4.5.2 Interaction of chemical, mechanical and physical processes
The presence of water or wet supercritical CO2 has a high impact on the mechanical strength of cement, significantly reducing its strength. However the observed difference between effects of water and wet supercritical CO2 is limited (Liteanu et al., 2008). As mentioned above, under certain conditions healing of fractures or annuli could occur by precipitation of for instance calcium or iron carbonates. This was observed to an extent e.g. in field samples from SACROC (Carey et al., 2007). Huerta et al. (2008) performed an experimental study to evaluate the effects of cement degradation along conduits and confining pressures on leakage rates. They show that acid attack did not substantially change the relationship between fracture aperture and confining stress for one of the samples, due to limited reactivity. However, another sample showed significant alteration of the sample’s mechanical properties during acid treatment. Mechanical weakening results in a considerable more rapid closure of the fracture with increasing confining stress, showing that leakage pathways could heal under influence of CO2-rich fluids at decreasing fluid pressures (Huerta et al., 2008). Experiments by Lécolier et al. (2008) confirm self-healing behaviour at the cement-casing interface based on one month of exposure to a CO2-saturated brine at 80°C and 7 MPa. During the experiment the permeability of the composite sample decreased by three orders of magnitude showing continuously decreasing flow rates. This effect is attributed to the formation and precipitation of carbonation products (Lécolier et al., 2008).
From the above it is evident that the evaluation of coupled processes and interacting materials is crucial for understanding of the long-term behaviour of the well system.
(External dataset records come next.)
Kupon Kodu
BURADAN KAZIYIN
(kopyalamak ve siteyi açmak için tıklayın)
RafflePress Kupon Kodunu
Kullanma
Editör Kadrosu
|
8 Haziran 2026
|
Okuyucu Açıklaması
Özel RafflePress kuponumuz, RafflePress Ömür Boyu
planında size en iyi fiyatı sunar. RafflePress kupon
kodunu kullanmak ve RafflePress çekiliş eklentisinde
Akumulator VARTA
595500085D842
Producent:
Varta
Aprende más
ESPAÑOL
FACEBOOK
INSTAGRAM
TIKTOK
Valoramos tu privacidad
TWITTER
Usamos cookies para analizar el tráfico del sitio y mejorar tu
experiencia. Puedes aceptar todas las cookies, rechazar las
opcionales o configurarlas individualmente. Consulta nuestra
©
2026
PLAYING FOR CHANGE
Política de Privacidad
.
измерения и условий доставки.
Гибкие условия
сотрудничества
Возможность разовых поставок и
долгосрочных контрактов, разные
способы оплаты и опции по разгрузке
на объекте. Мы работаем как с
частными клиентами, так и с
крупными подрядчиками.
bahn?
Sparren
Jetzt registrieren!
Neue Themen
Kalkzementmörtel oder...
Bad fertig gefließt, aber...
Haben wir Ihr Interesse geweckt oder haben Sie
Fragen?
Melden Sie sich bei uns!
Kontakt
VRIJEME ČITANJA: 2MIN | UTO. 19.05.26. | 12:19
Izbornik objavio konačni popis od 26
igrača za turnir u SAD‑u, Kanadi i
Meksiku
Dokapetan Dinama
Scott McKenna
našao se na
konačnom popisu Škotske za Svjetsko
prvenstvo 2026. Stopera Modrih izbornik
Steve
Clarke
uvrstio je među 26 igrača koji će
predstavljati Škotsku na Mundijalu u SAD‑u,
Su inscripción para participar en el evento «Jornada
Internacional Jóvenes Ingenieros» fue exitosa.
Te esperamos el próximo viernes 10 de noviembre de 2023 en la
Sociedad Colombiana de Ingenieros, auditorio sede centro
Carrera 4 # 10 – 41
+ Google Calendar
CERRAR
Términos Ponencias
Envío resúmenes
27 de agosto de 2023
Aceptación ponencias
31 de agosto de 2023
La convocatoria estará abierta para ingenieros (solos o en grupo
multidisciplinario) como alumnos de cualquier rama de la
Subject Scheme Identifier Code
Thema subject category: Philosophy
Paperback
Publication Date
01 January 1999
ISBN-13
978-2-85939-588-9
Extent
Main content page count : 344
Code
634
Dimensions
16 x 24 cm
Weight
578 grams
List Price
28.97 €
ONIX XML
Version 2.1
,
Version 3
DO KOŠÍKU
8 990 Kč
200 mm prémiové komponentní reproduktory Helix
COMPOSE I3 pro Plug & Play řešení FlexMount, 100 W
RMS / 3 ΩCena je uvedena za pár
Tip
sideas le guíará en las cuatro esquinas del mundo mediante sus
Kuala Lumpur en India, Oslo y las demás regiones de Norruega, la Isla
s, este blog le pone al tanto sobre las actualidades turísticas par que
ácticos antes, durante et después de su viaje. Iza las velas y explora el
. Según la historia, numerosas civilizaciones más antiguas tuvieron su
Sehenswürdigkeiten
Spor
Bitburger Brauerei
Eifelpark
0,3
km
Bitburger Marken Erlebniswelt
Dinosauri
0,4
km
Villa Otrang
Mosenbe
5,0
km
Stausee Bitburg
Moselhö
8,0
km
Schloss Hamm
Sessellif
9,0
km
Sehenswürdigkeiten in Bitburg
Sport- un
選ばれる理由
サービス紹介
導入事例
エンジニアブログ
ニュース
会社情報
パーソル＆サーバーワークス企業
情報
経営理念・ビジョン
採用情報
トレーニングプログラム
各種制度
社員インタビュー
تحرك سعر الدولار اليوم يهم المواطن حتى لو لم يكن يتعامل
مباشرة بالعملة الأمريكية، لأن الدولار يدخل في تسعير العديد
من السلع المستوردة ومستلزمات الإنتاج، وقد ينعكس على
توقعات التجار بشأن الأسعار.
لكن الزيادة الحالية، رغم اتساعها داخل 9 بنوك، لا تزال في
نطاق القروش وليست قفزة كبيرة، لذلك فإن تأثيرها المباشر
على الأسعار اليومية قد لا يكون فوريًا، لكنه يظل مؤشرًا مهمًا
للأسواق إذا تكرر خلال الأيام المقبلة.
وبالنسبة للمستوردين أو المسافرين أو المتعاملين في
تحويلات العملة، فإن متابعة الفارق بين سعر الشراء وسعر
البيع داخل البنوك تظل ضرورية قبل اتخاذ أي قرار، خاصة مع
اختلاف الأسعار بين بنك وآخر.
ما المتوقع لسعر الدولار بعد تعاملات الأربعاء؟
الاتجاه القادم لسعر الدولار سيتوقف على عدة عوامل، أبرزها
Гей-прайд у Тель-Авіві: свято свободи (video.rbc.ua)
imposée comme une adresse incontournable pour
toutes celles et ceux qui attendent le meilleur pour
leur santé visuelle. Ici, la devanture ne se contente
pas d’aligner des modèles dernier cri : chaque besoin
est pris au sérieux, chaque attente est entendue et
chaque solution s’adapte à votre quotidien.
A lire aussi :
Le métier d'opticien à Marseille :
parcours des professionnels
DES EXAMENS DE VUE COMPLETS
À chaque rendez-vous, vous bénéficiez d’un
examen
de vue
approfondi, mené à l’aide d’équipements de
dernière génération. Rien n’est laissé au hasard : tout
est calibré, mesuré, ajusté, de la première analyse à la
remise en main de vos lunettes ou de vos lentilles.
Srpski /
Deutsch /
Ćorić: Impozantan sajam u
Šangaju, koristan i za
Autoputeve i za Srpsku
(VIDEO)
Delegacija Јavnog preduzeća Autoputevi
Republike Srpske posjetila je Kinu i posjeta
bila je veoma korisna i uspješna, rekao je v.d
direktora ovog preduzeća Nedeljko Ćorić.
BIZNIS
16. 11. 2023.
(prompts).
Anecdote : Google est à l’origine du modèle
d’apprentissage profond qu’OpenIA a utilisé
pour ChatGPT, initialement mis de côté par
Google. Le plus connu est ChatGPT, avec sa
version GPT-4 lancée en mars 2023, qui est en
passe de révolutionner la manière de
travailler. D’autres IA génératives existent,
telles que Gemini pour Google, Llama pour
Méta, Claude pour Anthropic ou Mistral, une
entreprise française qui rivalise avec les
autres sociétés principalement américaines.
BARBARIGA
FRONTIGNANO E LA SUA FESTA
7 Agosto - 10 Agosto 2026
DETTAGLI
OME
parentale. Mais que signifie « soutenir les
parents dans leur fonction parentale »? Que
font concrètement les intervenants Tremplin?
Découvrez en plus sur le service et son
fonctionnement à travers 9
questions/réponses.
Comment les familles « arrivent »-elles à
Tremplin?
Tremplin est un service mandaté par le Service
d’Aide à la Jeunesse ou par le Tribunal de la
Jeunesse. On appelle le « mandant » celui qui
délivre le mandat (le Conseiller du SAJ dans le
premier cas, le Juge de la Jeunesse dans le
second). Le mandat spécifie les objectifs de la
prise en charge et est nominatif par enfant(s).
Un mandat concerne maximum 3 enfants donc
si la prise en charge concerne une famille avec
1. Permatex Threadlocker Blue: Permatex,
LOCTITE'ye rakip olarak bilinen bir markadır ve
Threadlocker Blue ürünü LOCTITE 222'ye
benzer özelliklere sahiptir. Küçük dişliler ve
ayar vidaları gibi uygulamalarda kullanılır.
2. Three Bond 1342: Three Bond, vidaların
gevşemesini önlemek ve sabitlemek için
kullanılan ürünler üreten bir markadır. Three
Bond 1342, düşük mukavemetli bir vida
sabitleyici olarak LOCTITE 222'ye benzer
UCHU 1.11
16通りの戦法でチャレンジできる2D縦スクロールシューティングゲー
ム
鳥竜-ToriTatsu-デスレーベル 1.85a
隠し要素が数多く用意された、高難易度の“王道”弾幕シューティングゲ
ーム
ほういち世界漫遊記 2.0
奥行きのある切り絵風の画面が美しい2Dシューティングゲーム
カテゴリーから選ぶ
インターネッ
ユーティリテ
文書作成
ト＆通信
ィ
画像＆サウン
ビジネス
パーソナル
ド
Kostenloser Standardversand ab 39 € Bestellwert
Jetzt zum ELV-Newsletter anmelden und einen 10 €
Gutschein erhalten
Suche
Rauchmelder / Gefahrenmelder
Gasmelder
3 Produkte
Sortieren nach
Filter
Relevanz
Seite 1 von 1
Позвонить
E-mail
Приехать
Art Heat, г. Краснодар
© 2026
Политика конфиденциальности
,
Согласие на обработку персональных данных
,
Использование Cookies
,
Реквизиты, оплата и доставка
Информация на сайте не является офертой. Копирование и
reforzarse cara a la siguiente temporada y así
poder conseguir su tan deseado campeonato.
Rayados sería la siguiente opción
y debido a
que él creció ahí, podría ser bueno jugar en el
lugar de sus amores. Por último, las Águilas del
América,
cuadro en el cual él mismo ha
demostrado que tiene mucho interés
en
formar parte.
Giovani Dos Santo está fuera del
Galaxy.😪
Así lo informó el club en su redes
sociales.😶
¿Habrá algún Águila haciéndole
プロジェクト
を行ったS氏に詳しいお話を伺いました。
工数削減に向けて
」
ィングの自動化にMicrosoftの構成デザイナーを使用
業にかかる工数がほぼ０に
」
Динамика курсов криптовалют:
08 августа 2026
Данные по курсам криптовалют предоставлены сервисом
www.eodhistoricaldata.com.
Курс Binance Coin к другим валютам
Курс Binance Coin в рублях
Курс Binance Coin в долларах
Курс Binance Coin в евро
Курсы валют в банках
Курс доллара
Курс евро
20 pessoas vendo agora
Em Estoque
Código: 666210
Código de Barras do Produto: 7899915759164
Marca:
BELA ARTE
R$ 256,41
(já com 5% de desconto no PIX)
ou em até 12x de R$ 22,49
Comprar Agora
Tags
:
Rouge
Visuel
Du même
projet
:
While studies are increasing their focus on these fields, research directed at the integral behaviour of the system under influence of CO2 will remain imperative.
1 C = constant factor in Fick’s Second Law describing diffusion: d = C · t ½, where d in [mm]; t in [h]. Note that these values are estimated from results on CO2 penetration depth versus time: these C-values are not given in the references (except for Barlèt-Gouédard et al., 2006).
2 Experiment performed on composite sample of steel and cement with CO2-brine flow along the annulus. Diffusion coefficient is based on the assumption of 1-D diffusion perpendicular to the annular flowpath.
3 140 bar pore pressure, 280 bar confining pressure
4 Presented diffusion coefficients (C) from Duguid (2008) reflect reduced degradation rates observed after 2 to 3 months.
5 C = constant factor in Fick’s Second Law describing diffusion: d = C . t ½ , where d in [mm]; t in [h]. Note that these values are estimated from results on CO2 penetration depth versus time: these C-values are not given in the references (except for Barlèt-Gouédard et al., 2006).
6 Fick’s Law does not fit penetration results obtained by Kutchko et al. (2008) for cement degradation by CO2-saturated brine. Kutchko et al. (2008) successfully matched an Elovich equation of the form d = 0.0901. ln(t/24) + 0.1708 where d in [mm]; t in [h].